The other day a coworker came to me with a problem they were having. We traced the problem down to the assembly level and noticed values from an array were not being loaded into CPU registers as expected. Looking at the C code, I noticed something atypical. There was an array defined like this:
int array[ ARRAY_LENGTH ];
And in a header file, defined like this:
extern int * array;
The rational was that an array of integers was just a pointer to some integers because the following works:
int array[ ARRAY_LENGTH ];
int * pointer = array;
However, this does not imply that array is functionally identical to pointer. That is because the following is true:
array == &array;
pointer != &pointer;
Pointers reserve memory to hold the location of where they point. Arrays do not require this.
An array is just the elements of the array, one after the other:
1 |
2 |
… |
A pointer, on the other hand, is just a reference to some memory. It is (for a 32-bit system) 4 bytes of memory that hold the address to some other location.
0x12345 |
→ |
1 |
2 |
… |
For an array, the compiler knows the location of the elements at link time. For a pointer, the linker only knows there is memory that points to some other memory. Let's examine some assembly output for the following code:
extern int * array;
printf( "%i\n", array[ 0 ] );
Output (unoptimized 32-bit x86 assembly):
movl _array, %eax // Move address of 'array' into register eax.
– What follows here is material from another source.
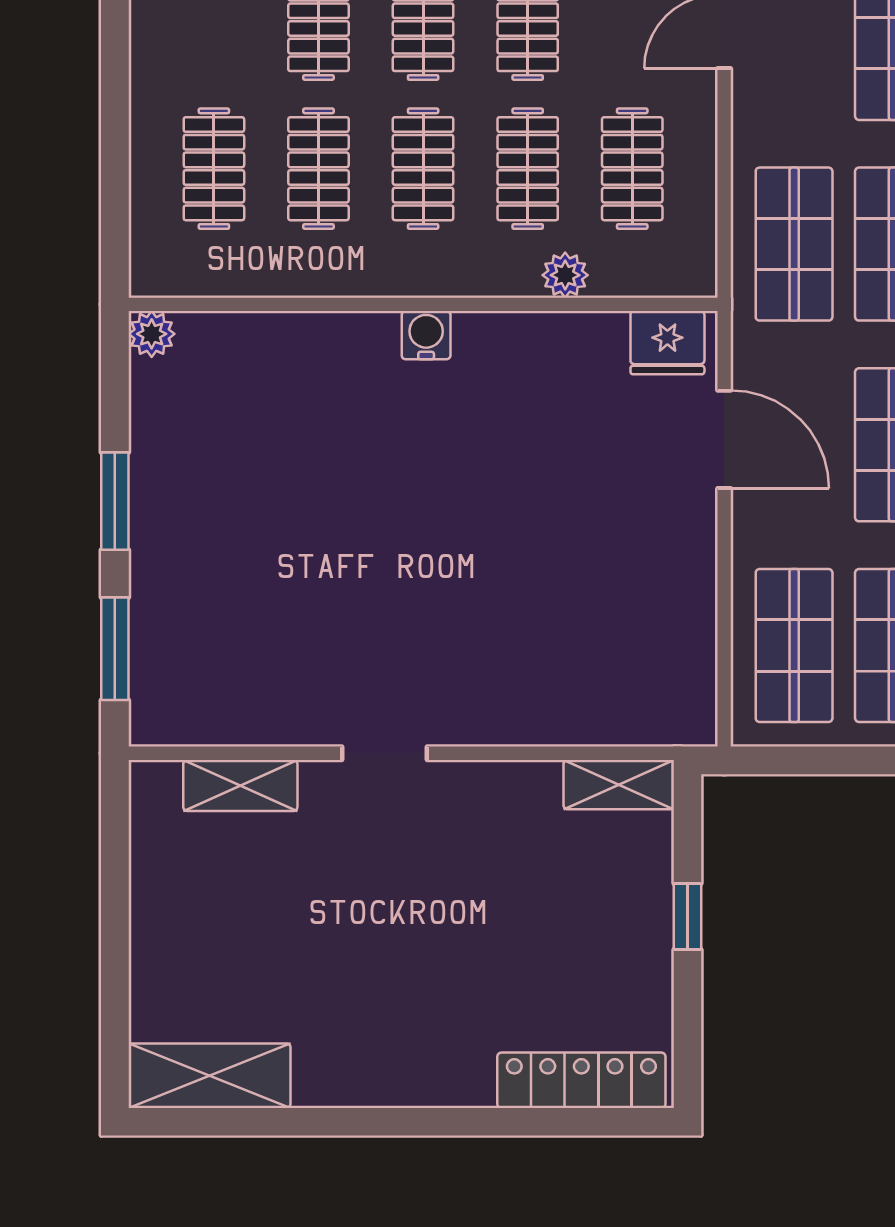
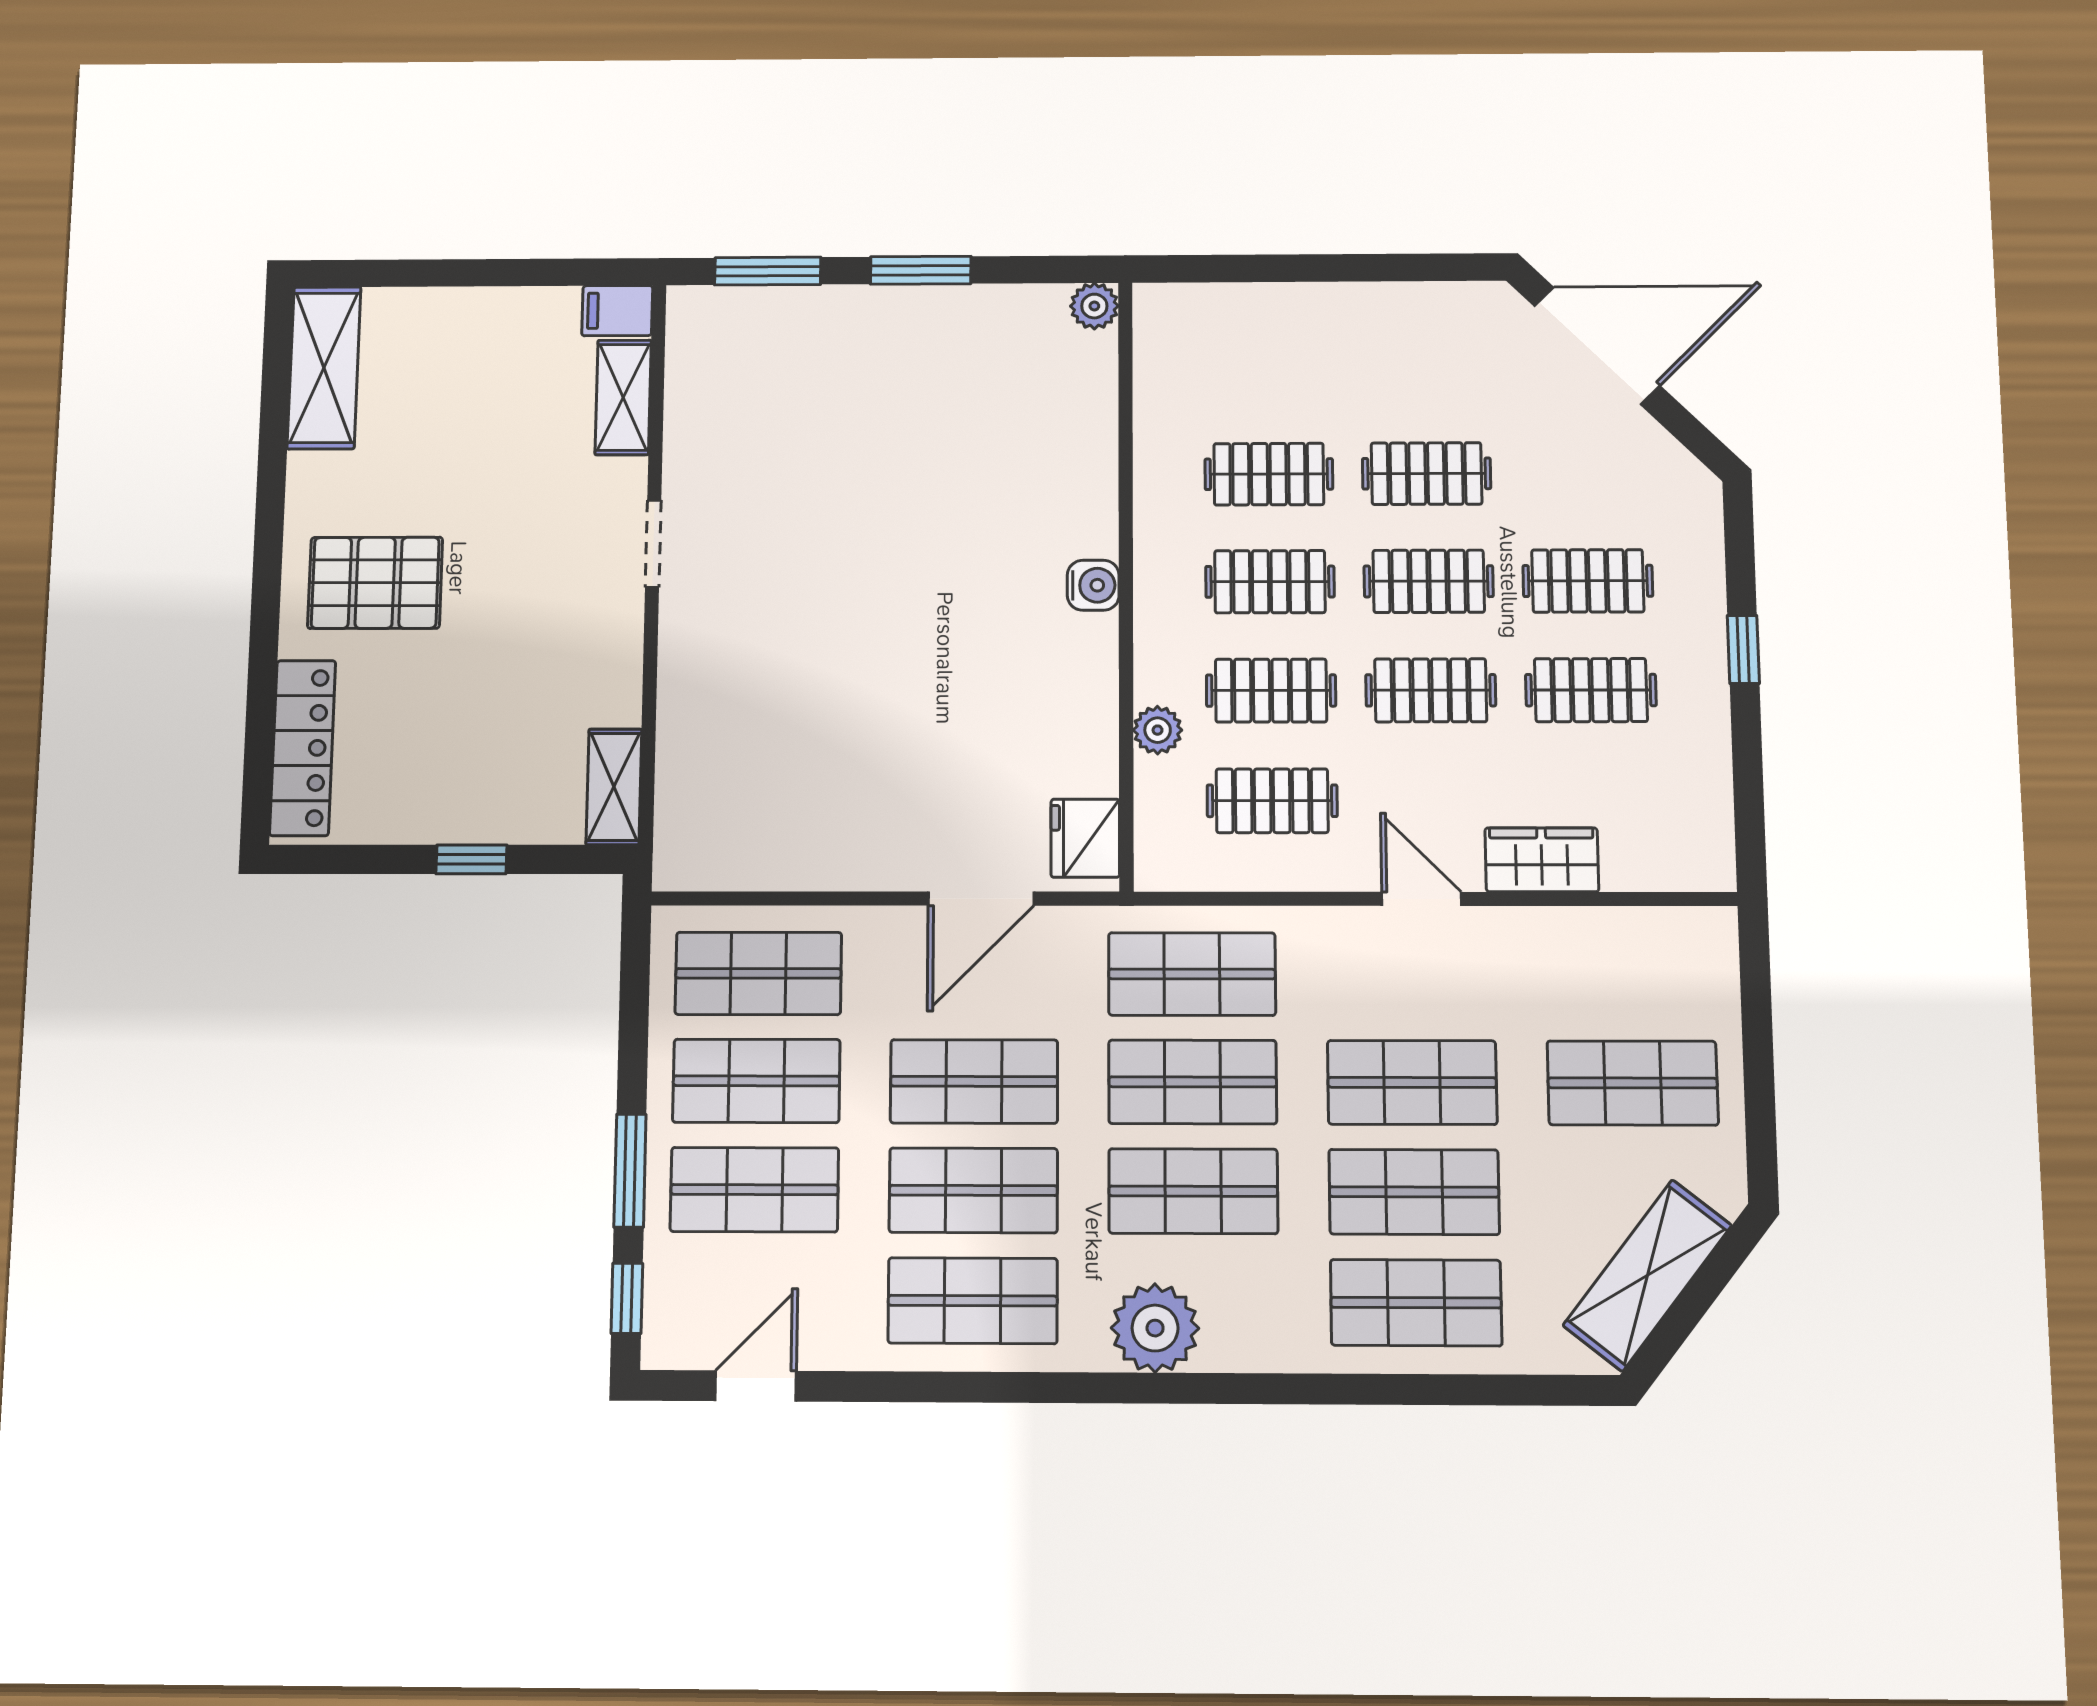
clothes rail: (214, 169) -> (1268, 368), removed
filing cabinet: (154, 793) -> (617, 311), added
pallet: (422, 1018) -> (375, 583), added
movl (%eax), %eax // Moves the value of array[ 0 ] (in eax) into eax.
movl %eax, 4(%esp) // Put the values of array[ 0 ] in stack word 1.
movl $LC0, (%esp) // Location of the string to print in stack word 0.
call _printf // Print.
And now for the code:
extern int array[];
printf( "%i\n", array[ 0 ] );
Output:
movl _array, %eax // Moves the value of array[ 0 ] into eax.
movl %eax, 4(%esp) // Put the values of array[ 0 ] in stack word 1.
movl $LC0, (%esp) // Location of the string to print in stack word 0.
call _printf // Print.
Here, eax has its value loaded directly where with the pointer there is an intermediate step. That one extra instruction (on a different CPU architecture) was causing a world of hurt because arrays and pointers are not equivalent.
Note that the GNU C compiler will not let you to make this mistake. The following will not compile:
extern int * array;
int array[ ARRAY_LENGTH ];
This can happen, however, if each deceleration is in a separate file: one in the implementation and one in the header file. The C compiler is not able to verify at link time that global functions and variables were defined correctly by the objects that use them. But one can guard against this weakness by including the header file in the implementation file. That is, file.c must include file.h so that all the function prototypes and external variable definitions are included at compile time. If not, which was the case for this problem, it is possible to redefine externals incorrectly.